An applied mathematician and a military doctor have developed the first simulator to test treatments for patients with blast lung injury caused by explosions.
Dr Mainul Haque, in the University of Portsmouth’s School of Mathematics and Physics, and Royal Navy Intensive Care consultant, Surgeon Commander Timothy Scott, have created the first computerised or “in-silico” simulator of primary blast lung injury to enable faster and easier research into its treatment.
They hope that the computational simulator model would be an inexpensive tool for doctors to find improved therapeutic strategies to treat patients at home and on the battlefield.
Primary blast lung injury happens when someone close to an explosion is exposed to the supersonic shock wave radiating away from it. As this wave of intense energy travels through the body, it can cause serious damage to the heart, lungs and other internal organs, while leaving little external sign of injury.

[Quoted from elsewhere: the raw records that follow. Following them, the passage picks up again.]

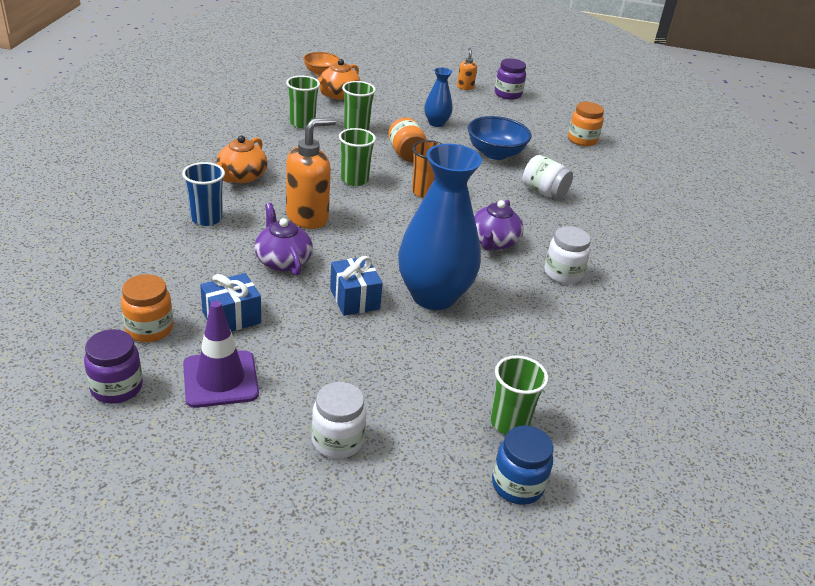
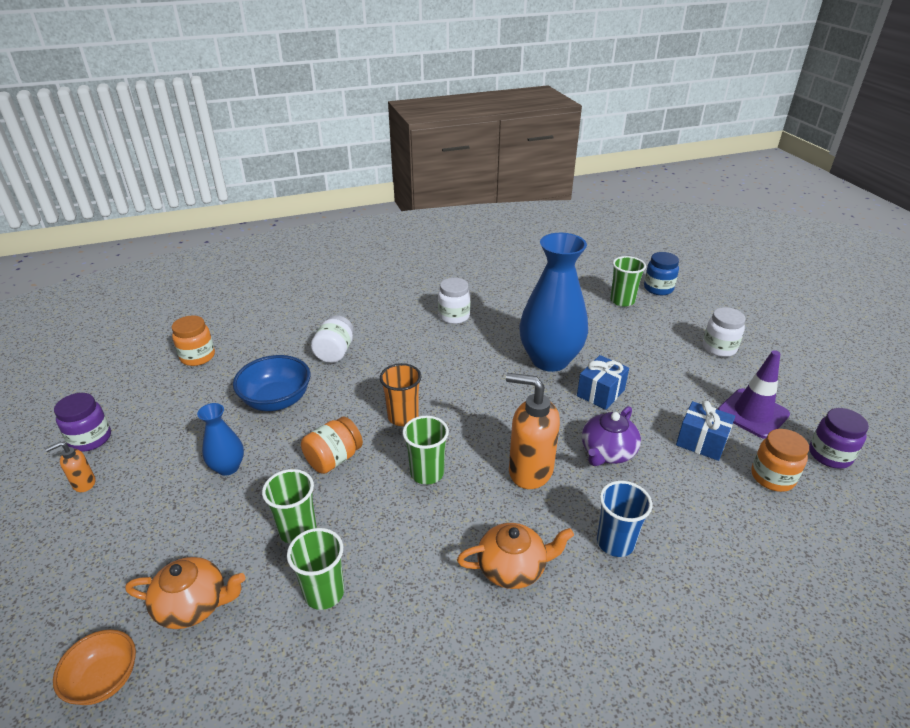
camera: 115 degrees left, 0 degrees up
purple teapot [474,200,524,251] -> none

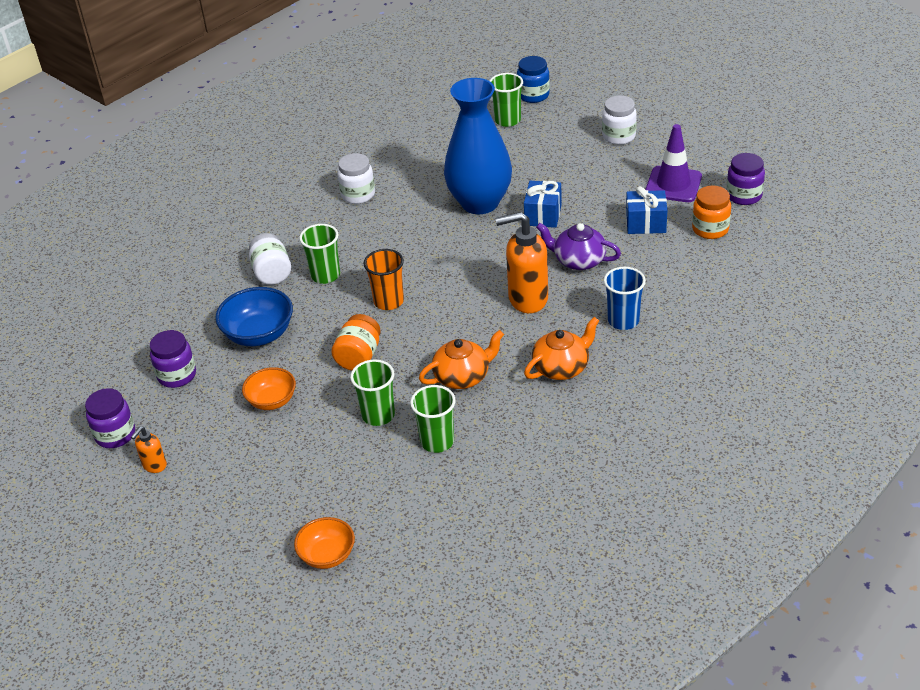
camera: 25 degrees left, 5 degrees up
orange teapot [125,557,245,629] -> orange teapot moved to [419,330,504,389]
orange jar [171,315,215,366] -> none
blue vase [197,403,244,476] -> orange bowl [242,367,296,410]
green cup [403,416,449,485] -> green cup moved to [299,224,340,284]
purple teapot [582,406,641,466] -> purple teapot turned 105 degrees clockwise [536,223,621,270]
none -> purple jar [150,330,196,388]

A bomb blast greatly increases the air pressure nearby, resulting in a wave of highly pressured air radiating outwards from ground zero. Depending on the size and power of the explosion, the resulting shockwaves energise and damage material close by and, in people, the damage is concentrated mostly in the lungs.
The research was funded by the Ministry of Defence and its results to date are published in the Journal of Royal Army Medical Corps.
Dr Haque said: “A bomb blast greatly increases the air pressure nearby, resulting in a wave of highly pressured air radiating outwards from ground zero. Depending on the size and power of the explosion, the resulting shockwaves energise and damage material close by and, in people, the damage is concentrated mostly in the lungs.”
No clothing or other means of protection has yet been found to prevent damage to internal organs from this type of injury.
Hospital treatments for the vast majority of medical conditions or injuries are painstakingly researched, tried and tested before being used on patients, but until now, this has not been possible for blast lung injuries.
Severe blast lung injury patients will always need treatment in an intensive care unit with support from a breathing machine while they recover. However, medics have no established therapeutic model for deciding what type of mechanical ventilation or drug treatment will best help a person with these injuries recover. They have had to rely on the results of research on animals, which is difficult, expensive and slow – this is where applied/computational mathematics comes in.
A computerised model allows us to run as many treatment trials as we need to for any type of scenario quickly and easily without the need for live animal research.
Dr Haque said: “Mathematical modelling and computer simulation is a vital tool in medicine when studies on living people are expensive, difficult, time consuming and in this case, not possible. It gives us an opportunity to make progress quickly in ‘virtual’ patient trials, and is completely reproducible – we can reconfigure our model to fit any given individual in terms of their weight, age, severity of injury and so on, to test for the optimum treatment strategies or combination of treatments for them.”
Surgeon Commander Timothy Scott explains: “A computerised model allows us to run as many treatment trials as we need to for any type of scenario quickly and easily without the need for live animal research.”
The simulator can simulate the full range of body systems, including how the body handles the excess tissue fluid that collects following injury or inflammation, a particular problem following blast lungs injuries. The research has already helped to develop national guidelines and the researchers are confident that this is just the start of an exciting development in military medical research.
The simulator is validated against the Joint Theatre Trauma Registry, or JTTR (the casualty database from the Afghanistan war), and human and animal data sets.